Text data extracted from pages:

::::

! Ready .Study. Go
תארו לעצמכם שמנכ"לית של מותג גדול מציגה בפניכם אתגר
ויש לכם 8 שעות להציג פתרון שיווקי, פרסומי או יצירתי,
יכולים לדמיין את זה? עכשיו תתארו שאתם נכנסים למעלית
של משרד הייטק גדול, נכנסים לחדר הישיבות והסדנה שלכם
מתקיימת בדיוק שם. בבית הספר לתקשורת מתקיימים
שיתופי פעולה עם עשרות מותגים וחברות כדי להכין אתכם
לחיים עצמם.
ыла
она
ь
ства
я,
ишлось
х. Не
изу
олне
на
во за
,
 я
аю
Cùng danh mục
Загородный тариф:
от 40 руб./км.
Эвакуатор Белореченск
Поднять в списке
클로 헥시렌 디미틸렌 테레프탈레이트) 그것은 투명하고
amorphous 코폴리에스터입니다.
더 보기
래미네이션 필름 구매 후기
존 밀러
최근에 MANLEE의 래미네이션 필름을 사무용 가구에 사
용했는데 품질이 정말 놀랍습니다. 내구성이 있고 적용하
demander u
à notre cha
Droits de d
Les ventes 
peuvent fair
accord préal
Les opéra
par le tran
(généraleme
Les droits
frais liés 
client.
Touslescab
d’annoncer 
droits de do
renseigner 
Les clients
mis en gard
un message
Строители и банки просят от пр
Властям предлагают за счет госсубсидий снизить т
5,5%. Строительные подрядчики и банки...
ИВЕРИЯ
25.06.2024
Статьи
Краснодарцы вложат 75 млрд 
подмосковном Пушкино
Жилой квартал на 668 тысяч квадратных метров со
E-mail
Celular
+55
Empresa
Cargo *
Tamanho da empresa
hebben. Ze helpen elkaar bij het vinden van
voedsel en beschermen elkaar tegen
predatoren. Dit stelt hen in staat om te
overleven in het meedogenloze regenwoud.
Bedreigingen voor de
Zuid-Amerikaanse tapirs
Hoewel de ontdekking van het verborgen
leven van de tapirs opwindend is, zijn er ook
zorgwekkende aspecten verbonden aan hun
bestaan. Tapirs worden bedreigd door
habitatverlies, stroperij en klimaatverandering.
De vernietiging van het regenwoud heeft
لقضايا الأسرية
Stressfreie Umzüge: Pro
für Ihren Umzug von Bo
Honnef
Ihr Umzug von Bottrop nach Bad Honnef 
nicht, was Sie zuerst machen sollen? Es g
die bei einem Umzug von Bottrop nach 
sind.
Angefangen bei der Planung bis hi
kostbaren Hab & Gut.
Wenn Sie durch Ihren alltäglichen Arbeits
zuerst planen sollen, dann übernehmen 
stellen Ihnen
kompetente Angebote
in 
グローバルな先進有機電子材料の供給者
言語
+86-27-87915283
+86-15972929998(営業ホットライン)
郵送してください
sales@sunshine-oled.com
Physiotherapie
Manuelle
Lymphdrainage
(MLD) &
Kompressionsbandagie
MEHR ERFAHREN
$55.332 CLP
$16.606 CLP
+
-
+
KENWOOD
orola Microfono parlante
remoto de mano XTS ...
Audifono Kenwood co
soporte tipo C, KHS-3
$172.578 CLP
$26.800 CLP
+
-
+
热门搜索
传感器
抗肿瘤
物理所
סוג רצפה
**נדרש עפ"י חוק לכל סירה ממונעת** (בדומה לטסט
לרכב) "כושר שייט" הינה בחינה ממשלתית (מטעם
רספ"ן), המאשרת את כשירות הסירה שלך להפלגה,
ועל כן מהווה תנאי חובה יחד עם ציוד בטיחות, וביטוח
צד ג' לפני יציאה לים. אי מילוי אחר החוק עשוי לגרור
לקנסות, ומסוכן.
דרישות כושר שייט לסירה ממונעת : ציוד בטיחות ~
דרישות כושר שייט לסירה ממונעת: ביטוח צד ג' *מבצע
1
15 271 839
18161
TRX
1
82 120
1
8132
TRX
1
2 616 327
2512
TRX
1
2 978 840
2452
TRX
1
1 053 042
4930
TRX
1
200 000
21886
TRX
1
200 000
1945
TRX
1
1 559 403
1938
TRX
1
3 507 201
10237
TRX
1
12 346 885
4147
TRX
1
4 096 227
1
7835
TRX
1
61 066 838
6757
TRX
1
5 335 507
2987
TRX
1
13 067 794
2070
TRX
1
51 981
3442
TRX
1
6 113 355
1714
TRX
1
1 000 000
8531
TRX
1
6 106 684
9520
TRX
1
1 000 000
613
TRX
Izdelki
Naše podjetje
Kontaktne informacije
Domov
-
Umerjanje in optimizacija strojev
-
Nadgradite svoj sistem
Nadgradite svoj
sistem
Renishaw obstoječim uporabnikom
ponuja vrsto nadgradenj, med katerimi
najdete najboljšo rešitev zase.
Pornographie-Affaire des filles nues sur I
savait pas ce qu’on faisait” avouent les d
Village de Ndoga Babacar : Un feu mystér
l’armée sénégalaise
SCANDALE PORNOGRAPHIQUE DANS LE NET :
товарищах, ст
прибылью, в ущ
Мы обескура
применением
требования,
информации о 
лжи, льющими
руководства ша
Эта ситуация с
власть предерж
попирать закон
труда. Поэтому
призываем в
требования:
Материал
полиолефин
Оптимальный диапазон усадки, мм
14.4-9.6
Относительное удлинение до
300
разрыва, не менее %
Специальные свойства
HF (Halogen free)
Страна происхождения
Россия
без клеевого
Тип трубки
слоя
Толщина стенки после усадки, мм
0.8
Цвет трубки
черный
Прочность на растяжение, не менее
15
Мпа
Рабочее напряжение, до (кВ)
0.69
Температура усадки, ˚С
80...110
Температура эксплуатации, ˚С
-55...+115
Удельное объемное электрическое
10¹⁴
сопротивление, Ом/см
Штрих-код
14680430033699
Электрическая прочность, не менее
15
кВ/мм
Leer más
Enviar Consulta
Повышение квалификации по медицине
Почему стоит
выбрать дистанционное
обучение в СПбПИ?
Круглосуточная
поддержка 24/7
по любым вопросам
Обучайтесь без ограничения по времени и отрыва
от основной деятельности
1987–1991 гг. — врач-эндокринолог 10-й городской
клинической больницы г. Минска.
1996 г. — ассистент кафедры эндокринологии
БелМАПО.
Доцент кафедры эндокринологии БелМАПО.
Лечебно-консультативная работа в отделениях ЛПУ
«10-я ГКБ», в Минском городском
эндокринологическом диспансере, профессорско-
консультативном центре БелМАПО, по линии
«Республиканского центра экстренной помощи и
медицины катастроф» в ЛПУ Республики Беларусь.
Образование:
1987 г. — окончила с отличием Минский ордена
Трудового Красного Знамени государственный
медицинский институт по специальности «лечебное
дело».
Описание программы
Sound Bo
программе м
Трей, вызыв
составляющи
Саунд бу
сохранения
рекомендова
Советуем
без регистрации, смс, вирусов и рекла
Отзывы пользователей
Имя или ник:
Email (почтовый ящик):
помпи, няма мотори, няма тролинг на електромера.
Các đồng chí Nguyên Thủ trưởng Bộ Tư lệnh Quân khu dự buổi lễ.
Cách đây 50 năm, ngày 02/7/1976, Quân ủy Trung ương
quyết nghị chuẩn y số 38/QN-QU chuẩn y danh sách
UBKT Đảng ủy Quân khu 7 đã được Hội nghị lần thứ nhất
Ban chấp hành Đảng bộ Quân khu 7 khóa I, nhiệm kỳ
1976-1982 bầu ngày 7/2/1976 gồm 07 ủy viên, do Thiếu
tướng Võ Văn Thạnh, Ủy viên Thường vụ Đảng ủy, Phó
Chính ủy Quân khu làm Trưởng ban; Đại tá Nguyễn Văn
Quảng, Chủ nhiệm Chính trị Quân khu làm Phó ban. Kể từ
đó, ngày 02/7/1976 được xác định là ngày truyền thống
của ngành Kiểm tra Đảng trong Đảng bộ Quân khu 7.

::::

Quote every line of the entries above verbatim, from the first through the last.

### Exercise response
! Ready .Study. Go
תארו לעצמכם שמנכ"לית של מותג גדול מציגה בפניכם אתגר
ויש לכם 8 שעות להציג פתרון שיווקי, פרסומי או יצירתי,
יכולים לדמיין את זה? עכשיו תתארו שאתם נכנסים למעלית
של משרד הייטק גדול, נכנסים לחדר הישיבות והסדנה שלכם
מתקיימת בדיוק שם. בבית הספר לתקשורת מתקיימים
שיתופי פעולה עם עשרות מותגים וחברות כדי להכין אתכם
לחיים עצמם.
ыла
она
ь
ства
я,
ишлось
х. Не
изу
олне
на
во за
,
 я
аю
Cùng danh mục
Загородный тариф:
от 40 руб./км.
Эвакуатор Белореченск
Поднять в списке
클로 헥시렌 디미틸렌 테레프탈레이트) 그것은 투명하고
amorphous 코폴리에스터입니다.
더 보기
래미네이션 필름 구매 후기
존 밀러
최근에 MANLEE의 래미네이션 필름을 사무용 가구에 사
용했는데 품질이 정말 놀랍습니다. 내구성이 있고 적용하
demander u
à notre cha
Droits de d
Les ventes 
peuvent fair
accord préal
Les opéra
par le tran
(généraleme
Les droits
frais liés 
client.
Touslescab
d’annoncer 
droits de do
renseigner 
Les clients
mis en gard
un message
Строители и банки просят от пр
Властям предлагают за счет госсубсидий снизить т
5,5%. Строительные подрядчики и банки...
ИВЕРИЯ
25.06.2024
Статьи
Краснодарцы вложат 75 млрд 
подмосковном Пушкино
Жилой квартал на 668 тысяч квадратных метров со
E-mail
Celular
+55
Empresa
Cargo *
Tamanho da empresa
hebben. Ze helpen elkaar bij het vinden van
voedsel en beschermen elkaar tegen
predatoren. Dit stelt hen in staat om te
overleven in het meedogenloze regenwoud.
Bedreigingen voor de
Zuid-Amerikaanse tapirs
Hoewel de ontdekking van het verborgen
leven van de tapirs opwindend is, zijn er ook
zorgwekkende aspecten verbonden aan hun
bestaan. Tapirs worden bedreigd door
habitatverlies, stroperij en klimaatverandering.
De vernietiging van het regenwoud heeft
لقضايا الأسرية
Stressfreie Umzüge: Pro
für Ihren Umzug von Bo
Honnef
Ihr Umzug von Bottrop nach Bad Honnef 
nicht, was Sie zuerst machen sollen? Es g
die bei einem Umzug von Bottrop nach 
sind.
Angefangen bei der Planung bis hi
kostbaren Hab & Gut.
Wenn Sie durch Ihren alltäglichen Arbeits
zuerst planen sollen, dann übernehmen 
stellen Ihnen
kompetente Angebote
in 
グローバルな先進有機電子材料の供給者
言語
+86-27-87915283
+86-15972929998(営業ホットライン)
郵送してください
sales@sunshine-oled.com
Physiotherapie
Manuelle
Lymphdrainage
(MLD) &
Kompressionsbandagie
MEHR ERFAHREN
$55.332 CLP
$16.606 CLP
+
-
+
KENWOOD
orola Microfono parlante
remoto de mano XTS ...
Audifono Kenwood co
soporte tipo C, KHS-3
$172.578 CLP
$26.800 CLP
+
-
+
热门搜索
传感器
抗肿瘤
物理所
סוג רצפה
**נדרש עפ"י חוק לכל סירה ממונעת** (בדומה לטסט
לרכב) "כושר שייט" הינה בחינה ממשלתית (מטעם
רספ"ן), המאשרת את כשירות הסירה שלך להפלגה,
ועל כן מהווה תנאי חובה יחד עם ציוד בטיחות, וביטוח
צד ג' לפני יציאה לים. אי מילוי אחר החוק עשוי לגרור
לקנסות, ומסוכן.
דרישות כושר שייט לסירה ממונעת : ציוד בטיחות ~
דרישות כושר שייט לסירה ממונעת: ביטוח צד ג' *מבצע
1
15 271 839
18161
TRX
1
82 120
1
8132
TRX
1
2 616 327
2512
TRX
1
2 978 840
2452
TRX
1
1 053 042
4930
TRX
1
200 000
21886
TRX
1
200 000
1945
TRX
1
1 559 403
1938
TRX
1
3 507 201
10237
TRX
1
12 346 885
4147
TRX
1
4 096 227
1
7835
TRX
1
61 066 838
6757
TRX
1
5 335 507
2987
TRX
1
13 067 794
2070
TRX
1
51 981
3442
TRX
1
6 113 355
1714
TRX
1
1 000 000
8531
TRX
1
6 106 684
9520
TRX
1
1 000 000
613
TRX
Izdelki
Naše podjetje
Kontaktne informacije
Domov
-
Umerjanje in optimizacija strojev
-
Nadgradite svoj sistem
Nadgradite svoj
sistem
Renishaw obstoječim uporabnikom
ponuja vrsto nadgradenj, med katerimi
najdete najboljšo rešitev zase.
Pornographie-Affaire des filles nues sur I
savait pas ce qu’on faisait” avouent les d
Village de Ndoga Babacar : Un feu mystér
l’armée sénégalaise
SCANDALE PORNOGRAPHIQUE DANS LE NET :
товарищах, ст
прибылью, в ущ
Мы обескура
применением
требования,
информации о 
лжи, льющими
руководства ша
Эта ситуация с
власть предерж
попирать закон
труда. Поэтому
призываем в
требования:
Материал
полиолефин
Оптимальный диапазон усадки, мм
14.4-9.6
Относительное удлинение до
300
разрыва, не менее %
Специальные свойства
HF (Halogen free)
Страна происхождения
Россия
без клеевого
Тип трубки
слоя
Толщина стенки после усадки, мм
0.8
Цвет трубки
черный
Прочность на растяжение, не менее
15
Мпа
Рабочее напряжение, до (кВ)
0.69
Температура усадки, ˚С
80...110
Температура эксплуатации, ˚С
-55...+115
Удельное объемное электрическое
10¹⁴
сопротивление, Ом/см
Штрих-код
14680430033699
Электрическая прочность, не менее
15
кВ/мм
Leer más
Enviar Consulta
Повышение квалификации по медицине
Почему стоит
выбрать дистанционное
обучение в СПбПИ?
Круглосуточная
поддержка 24/7
по любым вопросам
Обучайтесь без ограничения по времени и отрыва
от основной деятельности
1987–1991 гг. — врач-эндокринолог 10-й городской
клинической больницы г. Минска.
1996 г. — ассистент кафедры эндокринологии
БелМАПО.
Доцент кафедры эндокринологии БелМАПО.
Лечебно-консультативная работа в отделениях ЛПУ
«10-я ГКБ», в Минском городском
эндокринологическом диспансере, профессорско-
консультативном центре БелМАПО, по линии
«Республиканского центра экстренной помощи и
медицины катастроф» в ЛПУ Республики Беларусь.
Образование:
1987 г. — окончила с отличием Минский ордена
Трудового Красного Знамени государственный
медицинский институт по специальности «лечебное
дело».
Описание программы
Sound Bo
программе м
Трей, вызыв
составляющи
Саунд бу
сохранения
рекомендова
Советуем
без регистрации, смс, вирусов и рекла
Отзывы пользователей
Имя или ник:
Email (почтовый ящик):
помпи, няма мотори, няма тролинг на електромера.
Các đồng chí Nguyên Thủ trưởng Bộ Tư lệnh Quân khu dự buổi lễ.
Cách đây 50 năm, ngày 02/7/1976, Quân ủy Trung ương
quyết nghị chuẩn y số 38/QN-QU chuẩn y danh sách
UBKT Đảng ủy Quân khu 7 đã được Hội nghị lần thứ nhất
Ban chấp hành Đảng bộ Quân khu 7 khóa I, nhiệm kỳ
1976-1982 bầu ngày 7/2/1976 gồm 07 ủy viên, do Thiếu
tướng Võ Văn Thạnh, Ủy viên Thường vụ Đảng ủy, Phó
Chính ủy Quân khu làm Trưởng ban; Đại tá Nguyễn Văn
Quảng, Chủ nhiệm Chính trị Quân khu làm Phó ban. Kể từ
đó, ngày 02/7/1976 được xác định là ngày truyền thống
của ngành Kiểm tra Đảng trong Đảng bộ Quân khu 7.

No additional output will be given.